EXERCISE BRIEF
Look below for the line with "fruit bowl [490,240,577,274]", and from there restate every line word for word until the entries end.

:: RECORDS FOR THIS EXERCISE

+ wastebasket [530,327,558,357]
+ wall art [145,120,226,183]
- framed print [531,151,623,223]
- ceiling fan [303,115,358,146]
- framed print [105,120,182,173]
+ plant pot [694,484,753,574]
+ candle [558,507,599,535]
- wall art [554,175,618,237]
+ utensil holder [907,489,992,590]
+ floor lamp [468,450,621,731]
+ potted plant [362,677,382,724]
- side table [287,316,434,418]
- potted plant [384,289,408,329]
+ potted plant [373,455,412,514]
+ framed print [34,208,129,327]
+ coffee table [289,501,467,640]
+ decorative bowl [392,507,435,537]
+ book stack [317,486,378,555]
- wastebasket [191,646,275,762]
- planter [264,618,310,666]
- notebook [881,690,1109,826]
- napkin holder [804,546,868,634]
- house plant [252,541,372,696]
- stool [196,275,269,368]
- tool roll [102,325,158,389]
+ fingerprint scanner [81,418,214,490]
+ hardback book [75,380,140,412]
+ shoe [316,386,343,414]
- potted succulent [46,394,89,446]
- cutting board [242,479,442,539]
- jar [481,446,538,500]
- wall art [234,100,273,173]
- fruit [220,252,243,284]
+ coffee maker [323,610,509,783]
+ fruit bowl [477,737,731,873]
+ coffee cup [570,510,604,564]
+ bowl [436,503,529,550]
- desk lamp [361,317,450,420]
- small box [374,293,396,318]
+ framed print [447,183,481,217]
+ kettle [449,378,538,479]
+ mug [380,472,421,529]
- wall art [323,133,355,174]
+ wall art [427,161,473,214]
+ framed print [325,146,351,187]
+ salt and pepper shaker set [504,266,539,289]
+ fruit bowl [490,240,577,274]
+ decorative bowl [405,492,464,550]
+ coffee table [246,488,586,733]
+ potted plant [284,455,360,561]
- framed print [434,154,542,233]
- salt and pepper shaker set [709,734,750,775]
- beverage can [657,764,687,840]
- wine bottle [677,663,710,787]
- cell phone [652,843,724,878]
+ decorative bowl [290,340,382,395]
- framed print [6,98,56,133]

::::

SOLUTION TO THE PROBLEM
+ fruit bowl [490,240,577,274]
+ decorative bowl [405,492,464,550]
+ coffee table [246,488,586,733]
+ potted plant [284,455,360,561]
- framed print [434,154,542,233]
- salt and pepper shaker set [709,734,750,775]
- beverage can [657,764,687,840]
- wine bottle [677,663,710,787]
- cell phone [652,843,724,878]
+ decorative bowl [290,340,382,395]
- framed print [6,98,56,133]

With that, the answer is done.